▶ **Exercise details**
Repeat the data word for word, excluding every picture.

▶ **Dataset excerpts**

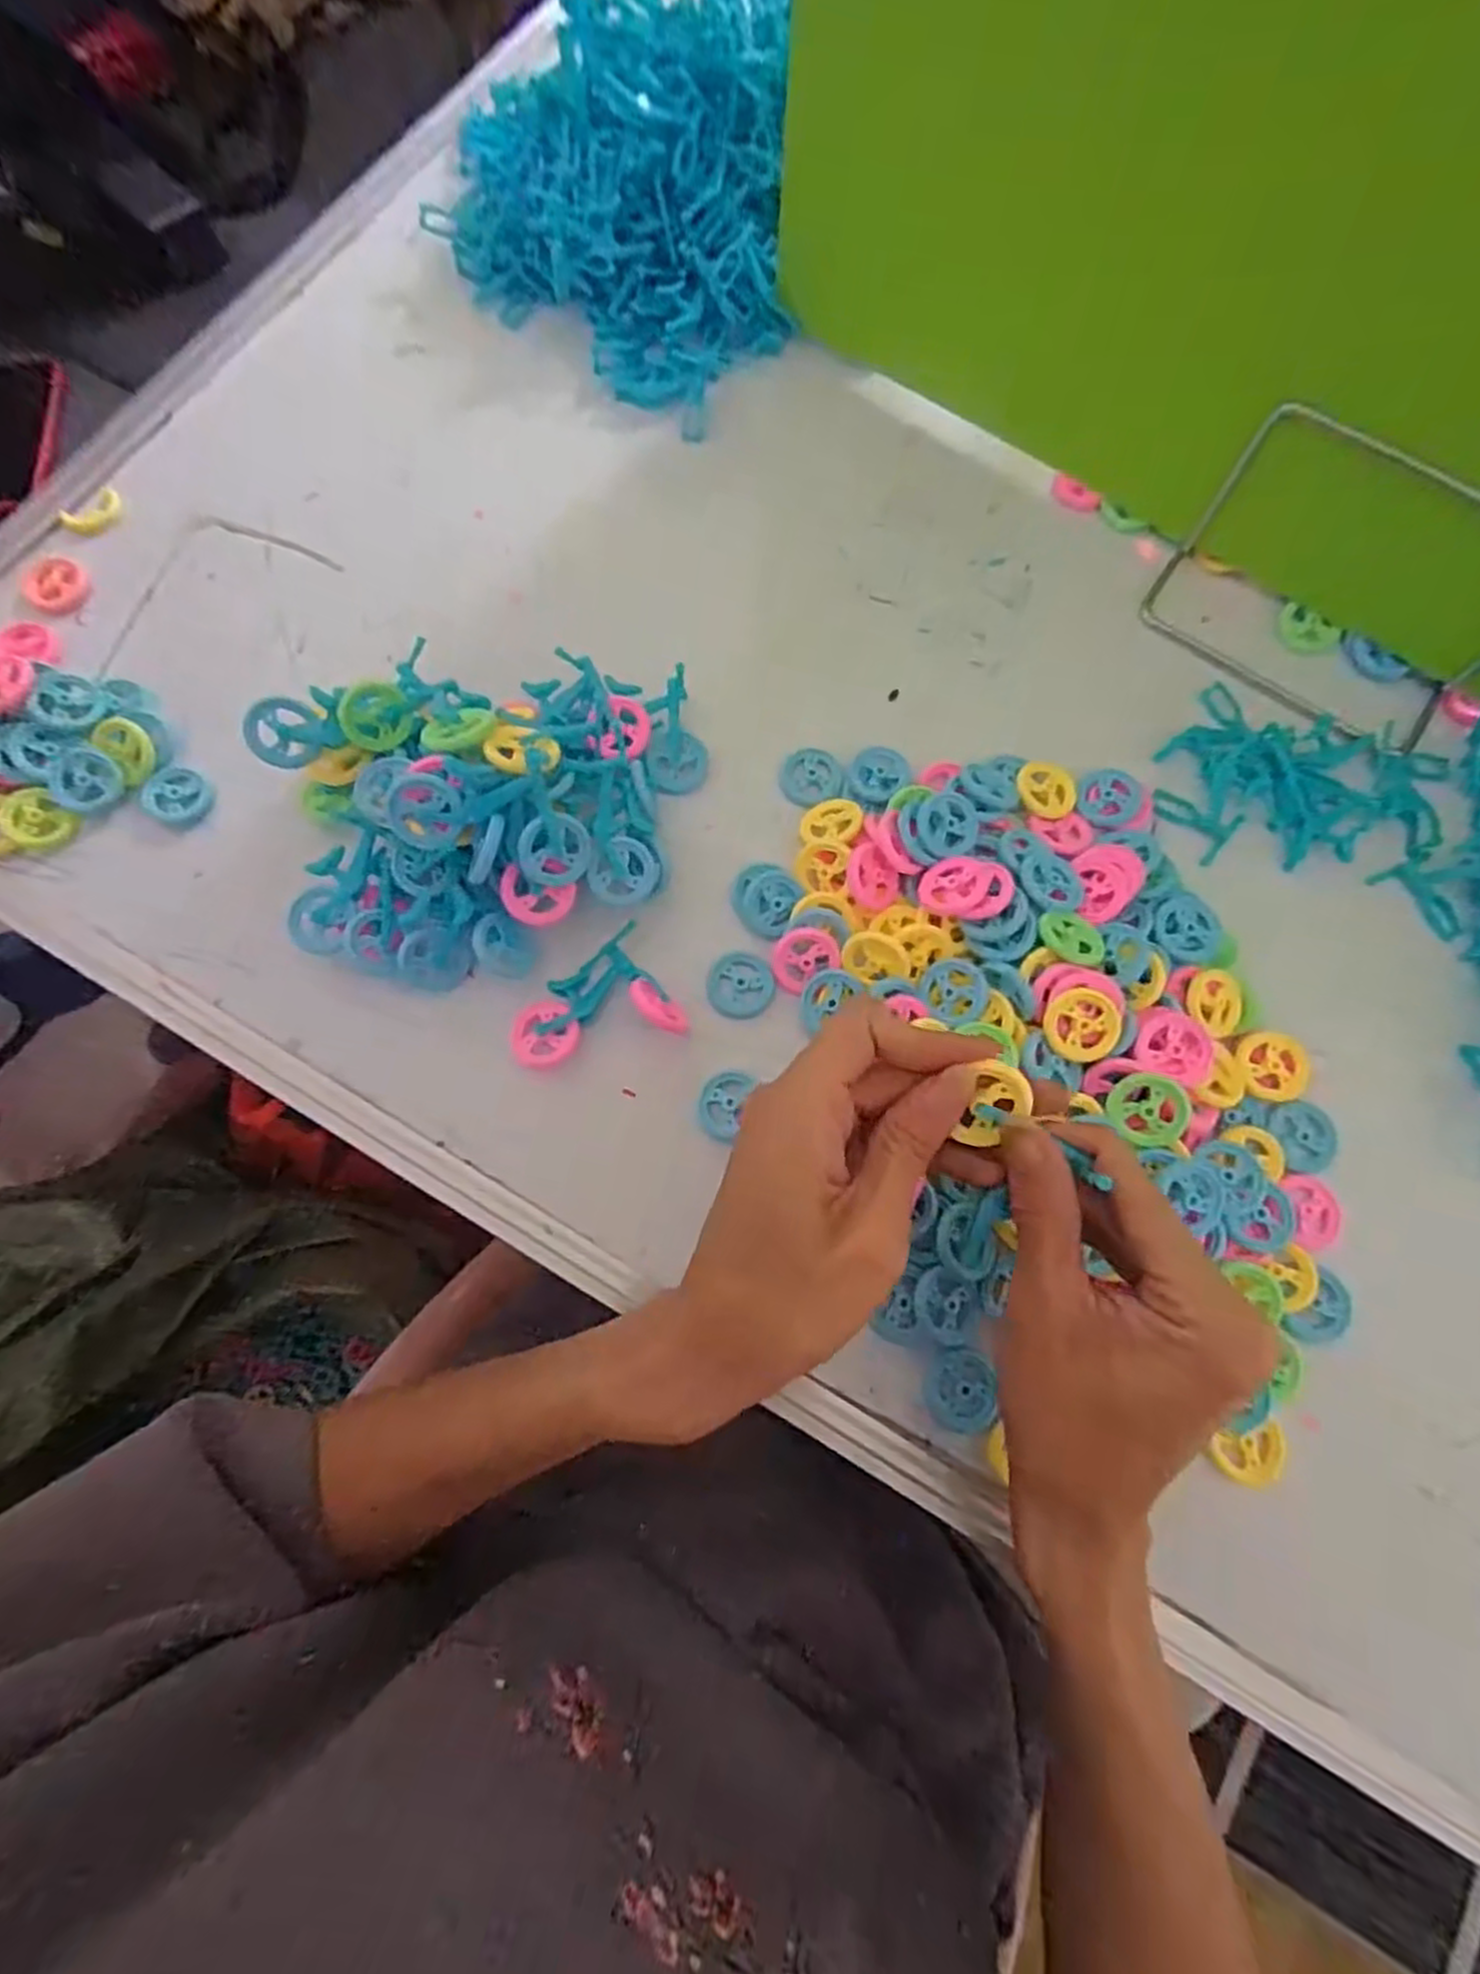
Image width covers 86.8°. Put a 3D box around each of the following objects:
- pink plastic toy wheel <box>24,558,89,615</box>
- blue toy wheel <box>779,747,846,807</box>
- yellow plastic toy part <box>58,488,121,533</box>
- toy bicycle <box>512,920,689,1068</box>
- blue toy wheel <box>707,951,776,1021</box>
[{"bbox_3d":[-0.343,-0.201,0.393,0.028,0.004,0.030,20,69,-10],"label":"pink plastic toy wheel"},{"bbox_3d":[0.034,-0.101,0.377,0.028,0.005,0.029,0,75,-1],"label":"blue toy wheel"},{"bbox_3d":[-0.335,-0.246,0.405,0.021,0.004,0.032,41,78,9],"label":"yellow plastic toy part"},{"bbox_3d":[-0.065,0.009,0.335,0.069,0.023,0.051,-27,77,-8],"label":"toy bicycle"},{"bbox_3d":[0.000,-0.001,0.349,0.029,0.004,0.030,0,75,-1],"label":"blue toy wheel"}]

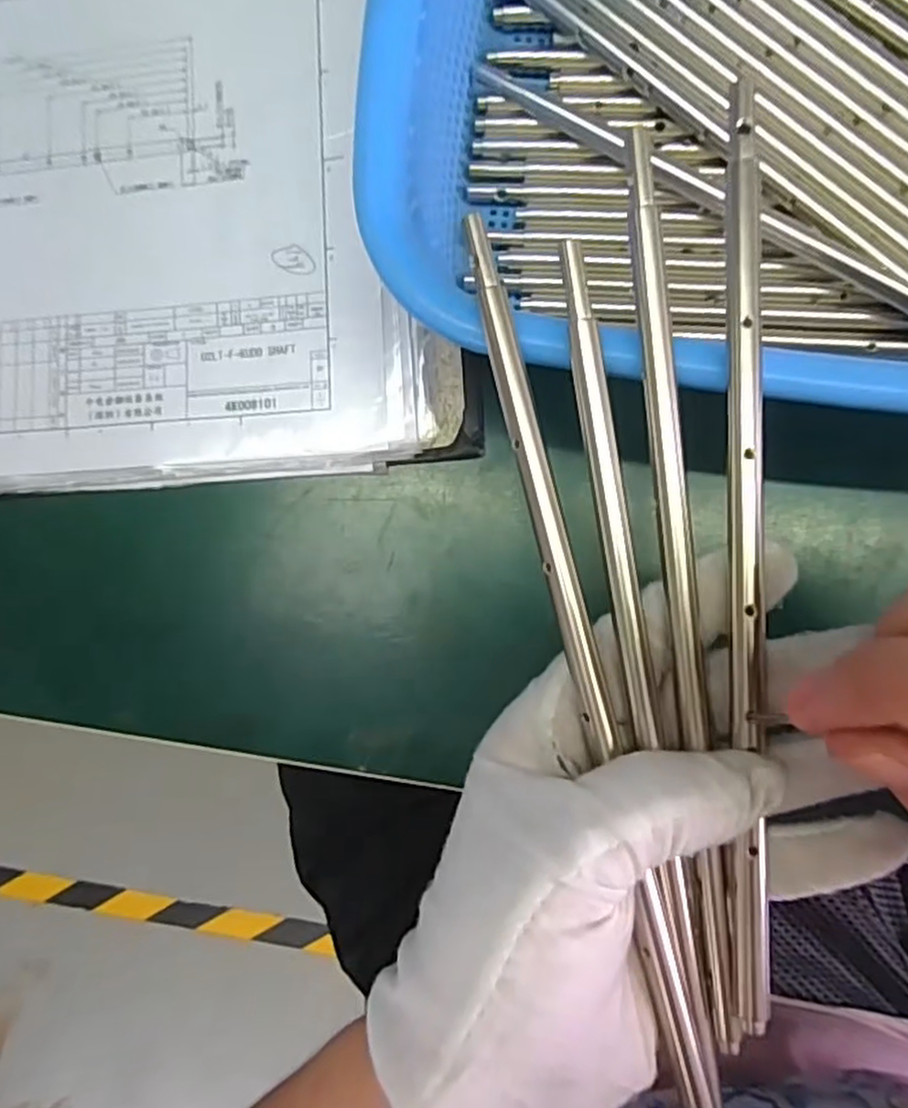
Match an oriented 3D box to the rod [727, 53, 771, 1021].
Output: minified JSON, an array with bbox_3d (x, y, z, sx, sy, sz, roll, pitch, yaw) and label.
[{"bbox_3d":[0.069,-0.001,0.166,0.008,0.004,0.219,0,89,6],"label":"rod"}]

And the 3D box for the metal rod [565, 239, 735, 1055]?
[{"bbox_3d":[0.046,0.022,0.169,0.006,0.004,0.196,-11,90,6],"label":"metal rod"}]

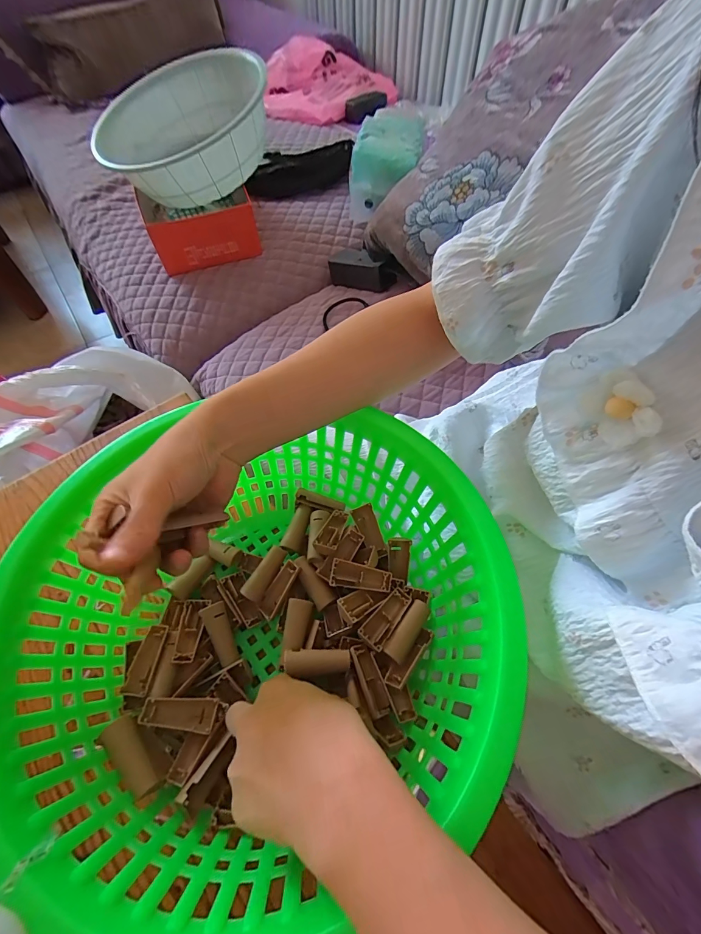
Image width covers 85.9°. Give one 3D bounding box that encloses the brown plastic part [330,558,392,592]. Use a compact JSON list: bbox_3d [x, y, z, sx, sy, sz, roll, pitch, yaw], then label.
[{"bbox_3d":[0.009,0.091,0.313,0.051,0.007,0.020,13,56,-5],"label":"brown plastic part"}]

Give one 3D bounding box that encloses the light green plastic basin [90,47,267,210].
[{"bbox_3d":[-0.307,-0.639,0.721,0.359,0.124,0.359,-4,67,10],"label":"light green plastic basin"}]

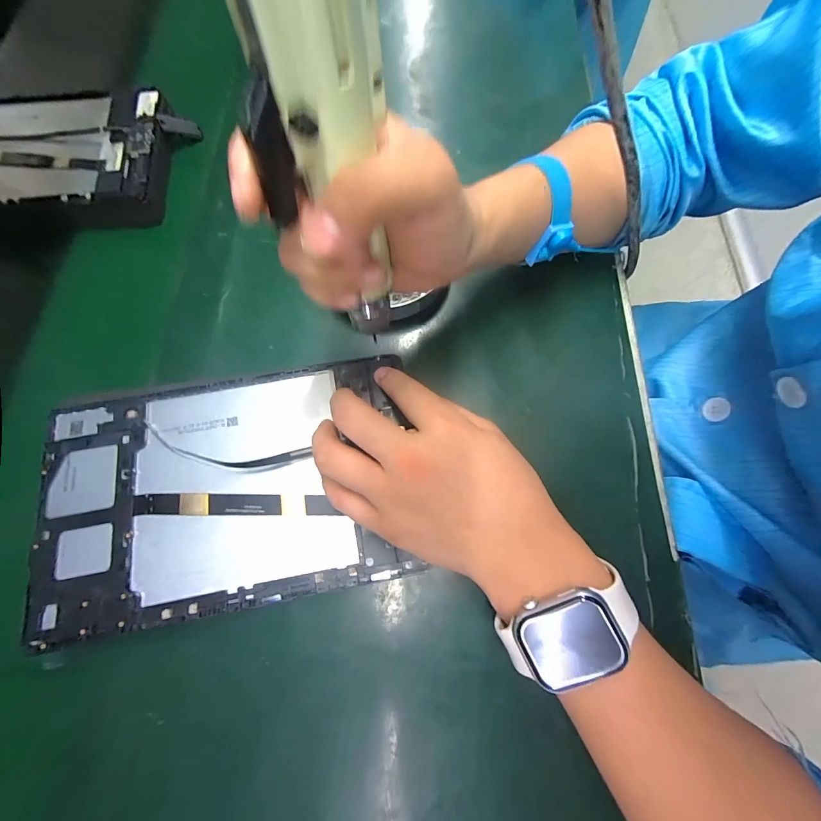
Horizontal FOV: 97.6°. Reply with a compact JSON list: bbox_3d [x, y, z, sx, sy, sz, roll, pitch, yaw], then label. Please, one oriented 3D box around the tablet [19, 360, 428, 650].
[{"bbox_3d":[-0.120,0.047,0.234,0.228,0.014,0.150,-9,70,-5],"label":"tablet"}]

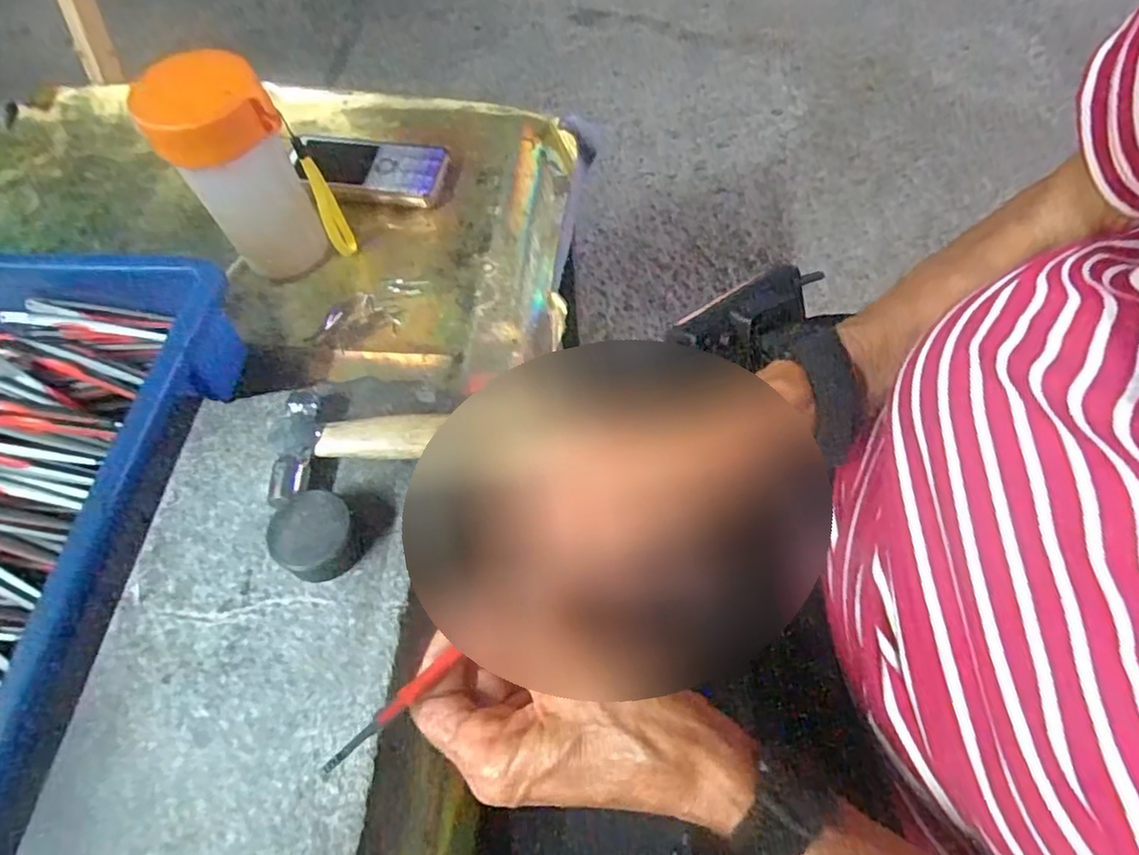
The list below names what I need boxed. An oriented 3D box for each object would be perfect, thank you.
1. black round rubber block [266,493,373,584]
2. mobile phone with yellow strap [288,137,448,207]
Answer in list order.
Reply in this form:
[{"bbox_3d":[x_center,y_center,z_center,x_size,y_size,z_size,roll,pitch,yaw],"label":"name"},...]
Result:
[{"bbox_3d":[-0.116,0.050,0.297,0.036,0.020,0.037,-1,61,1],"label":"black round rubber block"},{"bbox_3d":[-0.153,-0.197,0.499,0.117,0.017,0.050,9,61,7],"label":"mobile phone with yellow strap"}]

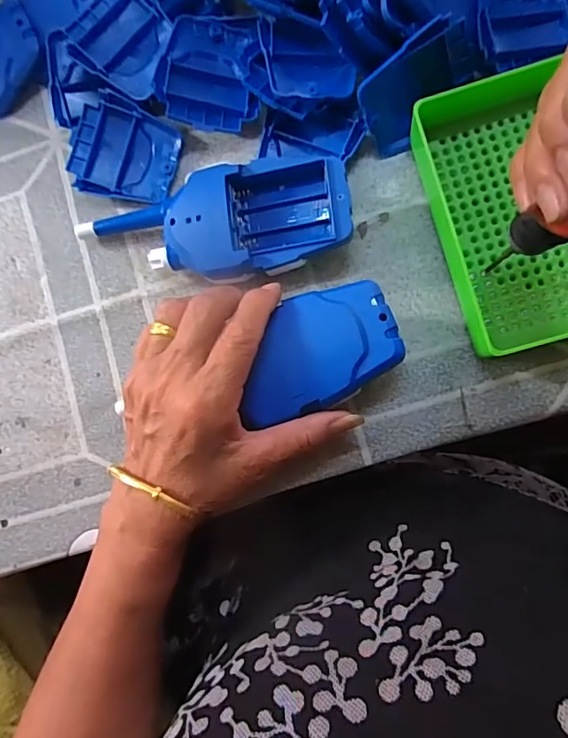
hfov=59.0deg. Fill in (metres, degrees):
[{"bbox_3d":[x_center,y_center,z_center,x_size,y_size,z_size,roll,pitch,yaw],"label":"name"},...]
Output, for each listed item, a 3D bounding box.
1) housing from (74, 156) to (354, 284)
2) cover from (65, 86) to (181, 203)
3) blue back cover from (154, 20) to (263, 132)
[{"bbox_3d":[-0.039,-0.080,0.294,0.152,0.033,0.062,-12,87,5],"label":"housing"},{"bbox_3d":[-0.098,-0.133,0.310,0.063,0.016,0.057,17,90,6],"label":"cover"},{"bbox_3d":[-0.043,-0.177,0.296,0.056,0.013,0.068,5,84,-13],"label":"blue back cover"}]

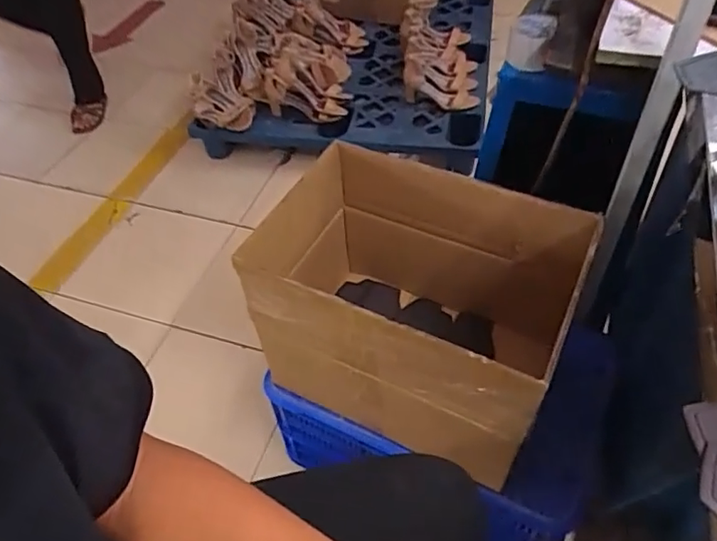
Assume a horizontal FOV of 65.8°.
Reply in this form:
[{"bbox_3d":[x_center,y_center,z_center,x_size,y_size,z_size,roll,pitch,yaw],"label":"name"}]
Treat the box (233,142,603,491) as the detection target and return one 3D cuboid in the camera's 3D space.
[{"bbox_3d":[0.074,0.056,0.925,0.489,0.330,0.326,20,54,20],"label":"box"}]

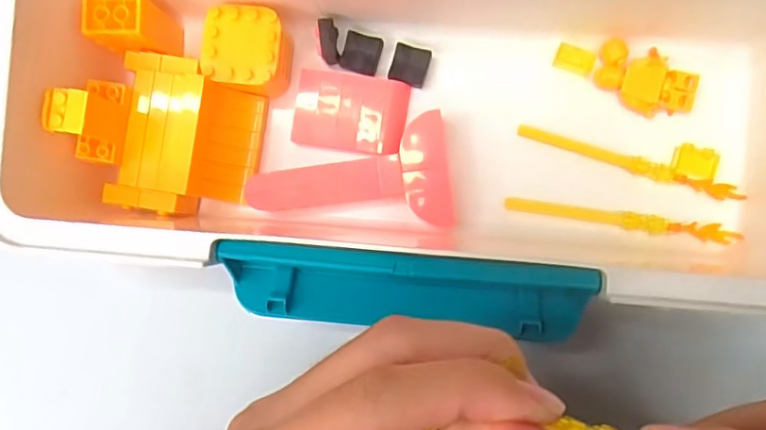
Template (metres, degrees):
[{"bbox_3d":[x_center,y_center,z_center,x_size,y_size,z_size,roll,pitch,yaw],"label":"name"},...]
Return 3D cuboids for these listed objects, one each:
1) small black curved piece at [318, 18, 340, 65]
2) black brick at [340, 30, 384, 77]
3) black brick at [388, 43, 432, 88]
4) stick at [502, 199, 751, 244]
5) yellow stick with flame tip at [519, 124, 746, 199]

▶ **Finished exercise**
Image width covers 86.8°. Put a 3D box around each of the following objects:
- pink plastic toy wheel <box>24,558,89,615</box>
- blue toy wheel <box>779,747,846,807</box>
- yellow plastic toy part <box>58,488,121,533</box>
- toy bicycle <box>512,920,689,1068</box>
- blue toy wheel <box>707,951,776,1021</box>
[{"bbox_3d":[-0.343,-0.201,0.393,0.028,0.004,0.030,20,69,-10],"label":"pink plastic toy wheel"},{"bbox_3d":[0.034,-0.101,0.377,0.028,0.005,0.029,0,75,-1],"label":"blue toy wheel"},{"bbox_3d":[-0.335,-0.246,0.405,0.021,0.004,0.032,41,78,9],"label":"yellow plastic toy part"},{"bbox_3d":[-0.065,0.009,0.335,0.069,0.023,0.051,-27,77,-8],"label":"toy bicycle"},{"bbox_3d":[0.000,-0.001,0.349,0.029,0.004,0.030,0,75,-1],"label":"blue toy wheel"}]

Match an oriented 3D box to the rod [727, 53, 771, 1021].
Output: minified JSON, an array with bbox_3d (x, y, z, sx, sy, sz, roll, pitch, yaw) and label.
[{"bbox_3d":[0.069,-0.001,0.166,0.008,0.004,0.219,0,89,6],"label":"rod"}]

And the 3D box for the metal rod [565, 239, 735, 1055]?
[{"bbox_3d":[0.046,0.022,0.169,0.006,0.004,0.196,-11,90,6],"label":"metal rod"}]

Image width covers 85.9°. Give one 3D bounding box that encloses the brown plastic part [330,558,392,592]. Use a compact JSON list: bbox_3d [x, y, z, sx, sy, sz, roll, pitch, yaw], then label.
[{"bbox_3d":[0.009,0.091,0.313,0.051,0.007,0.020,13,56,-5],"label":"brown plastic part"}]

Give one 3D bounding box that encloses the light green plastic basin [90,47,267,210].
[{"bbox_3d":[-0.307,-0.639,0.721,0.359,0.124,0.359,-4,67,10],"label":"light green plastic basin"}]

Horizontal FOV: 97.6°. Reply with a compact JSON list: bbox_3d [x, y, z, sx, sy, sz, roll, pitch, yaw], then label. Please, one oriented 3D box around the tablet [19, 360, 428, 650].
[{"bbox_3d":[-0.120,0.047,0.234,0.228,0.014,0.150,-9,70,-5],"label":"tablet"}]

The list below names what I need boxed. An oriented 3D box for each object would be perfect, thank you.
1. black round rubber block [266,493,373,584]
2. mobile phone with yellow strap [288,137,448,207]
Answer in list order.
Reply in this form:
[{"bbox_3d":[x_center,y_center,z_center,x_size,y_size,z_size,roll,pitch,yaw],"label":"name"},...]
Result:
[{"bbox_3d":[-0.116,0.050,0.297,0.036,0.020,0.037,-1,61,1],"label":"black round rubber block"},{"bbox_3d":[-0.153,-0.197,0.499,0.117,0.017,0.050,9,61,7],"label":"mobile phone with yellow strap"}]

hfov=59.0deg. Fill in (metres, degrees):
[{"bbox_3d":[x_center,y_center,z_center,x_size,y_size,z_size,roll,pitch,yaw],"label":"name"},...]
Output, for each listed item, a 3D bounding box.
1) housing from (74, 156) to (354, 284)
2) cover from (65, 86) to (181, 203)
3) blue back cover from (154, 20) to (263, 132)
[{"bbox_3d":[-0.039,-0.080,0.294,0.152,0.033,0.062,-12,87,5],"label":"housing"},{"bbox_3d":[-0.098,-0.133,0.310,0.063,0.016,0.057,17,90,6],"label":"cover"},{"bbox_3d":[-0.043,-0.177,0.296,0.056,0.013,0.068,5,84,-13],"label":"blue back cover"}]

Assume a horizontal FOV of 65.8°.
Reply in this form:
[{"bbox_3d":[x_center,y_center,z_center,x_size,y_size,z_size,roll,pitch,yaw],"label":"name"}]
Treat the box (233,142,603,491) as the detection target and return one 3D cuboid in the camera's 3D space.
[{"bbox_3d":[0.074,0.056,0.925,0.489,0.330,0.326,20,54,20],"label":"box"}]

Template (metres, degrees):
[{"bbox_3d":[x_center,y_center,z_center,x_size,y_size,z_size,roll,pitch,yaw],"label":"name"},...]
Return 3D cuboids for these listed objects, one each:
1) small black curved piece at [318, 18, 340, 65]
2) black brick at [340, 30, 384, 77]
3) black brick at [388, 43, 432, 88]
4) stick at [502, 199, 751, 244]
5) yellow stick with flame tip at [519, 124, 746, 199]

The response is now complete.